All entries are to be transcribed exactly. Pictures are not part of the copy.

——

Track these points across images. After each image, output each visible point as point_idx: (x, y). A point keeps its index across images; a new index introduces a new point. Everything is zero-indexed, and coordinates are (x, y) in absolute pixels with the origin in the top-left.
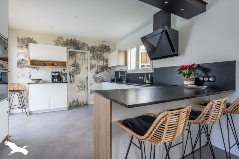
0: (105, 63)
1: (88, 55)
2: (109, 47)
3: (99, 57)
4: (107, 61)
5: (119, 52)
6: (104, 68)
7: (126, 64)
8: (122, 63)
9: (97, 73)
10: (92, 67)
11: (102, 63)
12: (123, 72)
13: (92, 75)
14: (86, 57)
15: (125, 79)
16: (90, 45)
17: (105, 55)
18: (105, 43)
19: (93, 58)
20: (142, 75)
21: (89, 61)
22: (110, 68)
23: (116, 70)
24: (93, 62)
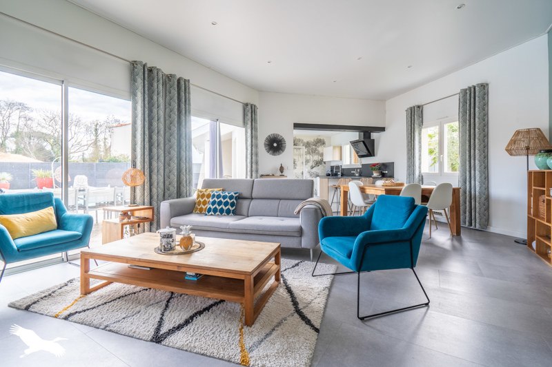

——

_RESULT OF THE EXERCISE_:
Track these points across images. After each image, output each visible point as point_idx: (x, y). A point keeps its index across images; a new index introduces a new point. Everything is zero-indexed, and coordinates are (x, y) in absolute pixels with the origin in the top-left.
0: (105, 63)
1: (88, 55)
2: (109, 47)
3: (99, 57)
4: (107, 61)
5: (119, 52)
6: (104, 68)
7: (126, 64)
8: (122, 63)
9: (97, 73)
10: (92, 67)
11: (102, 63)
12: (123, 72)
13: (92, 75)
14: (86, 57)
15: (125, 79)
16: (90, 45)
17: (105, 55)
18: (105, 43)
19: (93, 58)
20: (142, 75)
21: (89, 61)
22: (110, 68)
23: (116, 70)
24: (93, 62)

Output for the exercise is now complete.